Saturday, 21 March 2015

Cynics

This satirical novella, published in 1928, chronicles life in the early years of the Soviet Union. Set in Moscow, it focuses on the relationship between the two central characters, Vladimir and Olga. It is divided into four sections, covering the years 1918, 1919, 1922 and 1924, and within each section by short numbered factual paragraphs and longer narrative passages. The factual paragraphs document the civil war, famine and developments in Soviet policy. It was first published in Berlin and was not available in Russia. This, however, did not prevent it from being severely opposed by the Soviet authorities and media.



The author, Anatoli Marienhof (born 6 July 1897), left school in 1914 and was later conscripted into the army, serving on the Eastern Front. In 1918 he co-founded a Moscow-based literary movement called Imaginism. His early publications were books of poetry. He progressed to novels and screenplays. As Michael Stein outlines in his 2012 article about Cynics, Marienhof wrote the novel with many of the devices of a screenplay.

Early in the novella, Olga sees her brother, Goga, leave home to join General Alexiev's anti-Bolshevik volunteer army in the Don region. She view him as “a charming, handsome lad of 19. His lips were always petulant and pink. His hair was golden, like melted butter from the cows of the steppes. His eyes were large, green, tragic.” The expectation is that this gentle young man will not return alive: “Poor angel! He will be shot like a partridge.”

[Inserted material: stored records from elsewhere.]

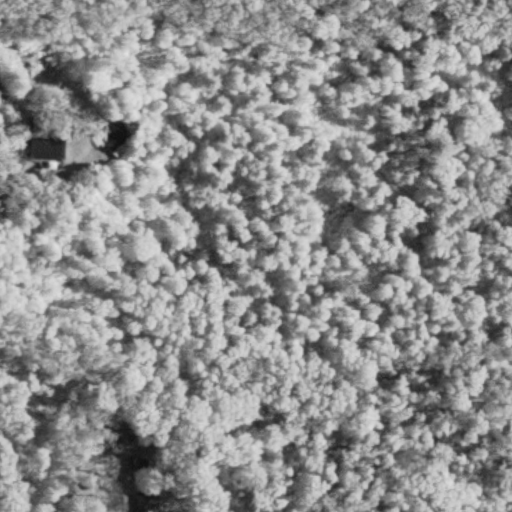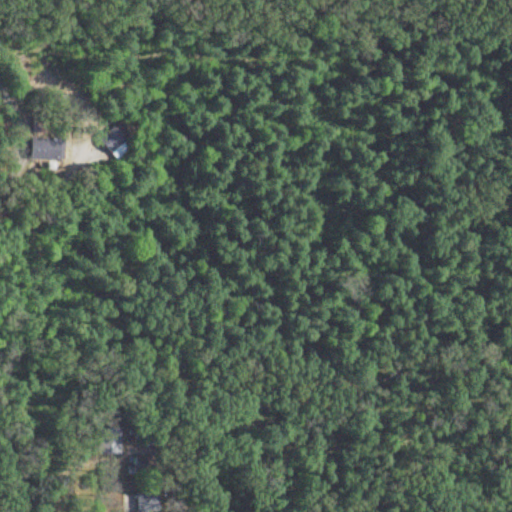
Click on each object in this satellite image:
building: (111, 147)
road: (45, 195)
road: (79, 503)
building: (134, 507)
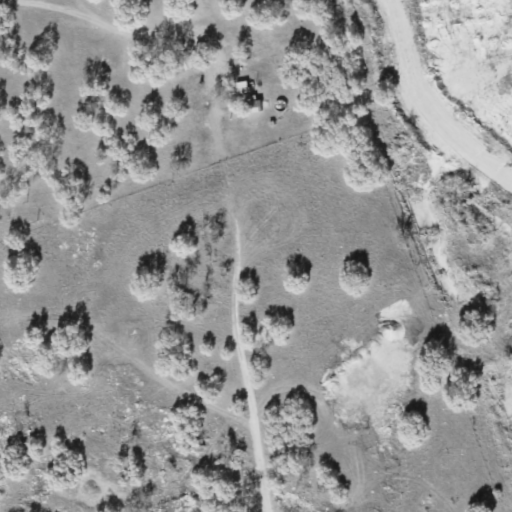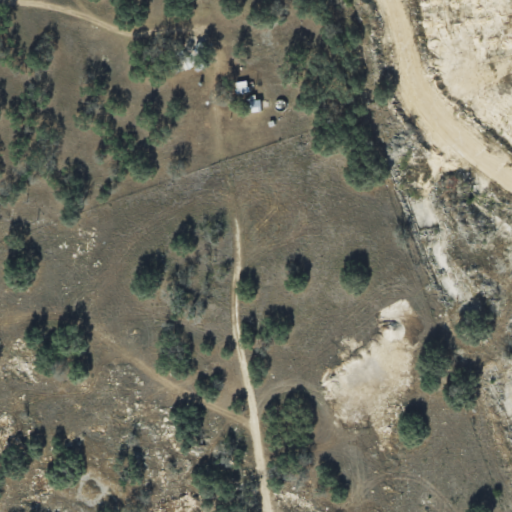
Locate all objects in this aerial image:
road: (73, 10)
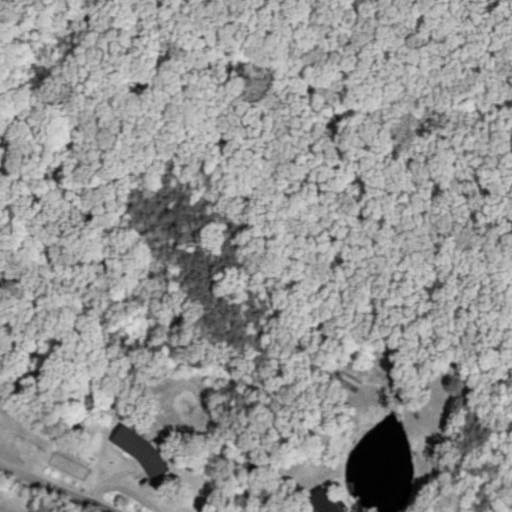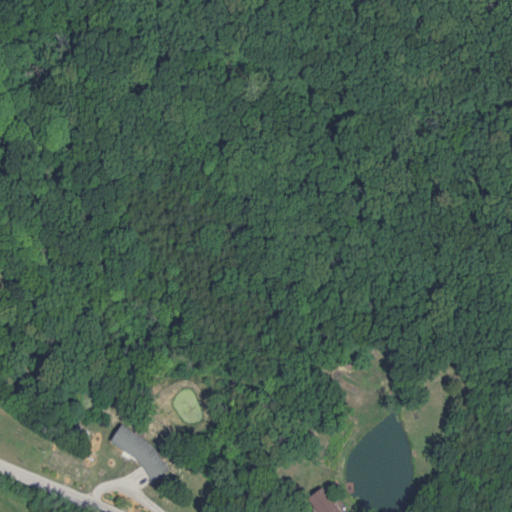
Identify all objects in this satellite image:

One of the characters is sarcastically said to be suffering from shell-shock that, “according to precise information from the Soviet Revolutionary Army” is “not very severe”:
“Perhaps in three years... he will be able to hear with his left ear, and his head may stop shaking even sooner.”
Later there is a further reflection on this war-related debility:
“I was shell-shocked at the front, my ear drums burst, my noodle jerks and twists — what luck! Just think, that same nice little shell might have blown me into a 124 pieces!”

Another character, Ilia Dokoutchaev, in 1914 went from being an errand boy in a wholesalers to wartime service emptying bedpans in a hospital in Pskov near the Eastern Front:
“From boredom, [he] began to tabulate curious statistics of the relation between deaths and bed-pans. From these it appeared that for every ten pans, one dead body was carried out. In three years of war, Dokoutchaev emptied 26,000 urinal bottles.”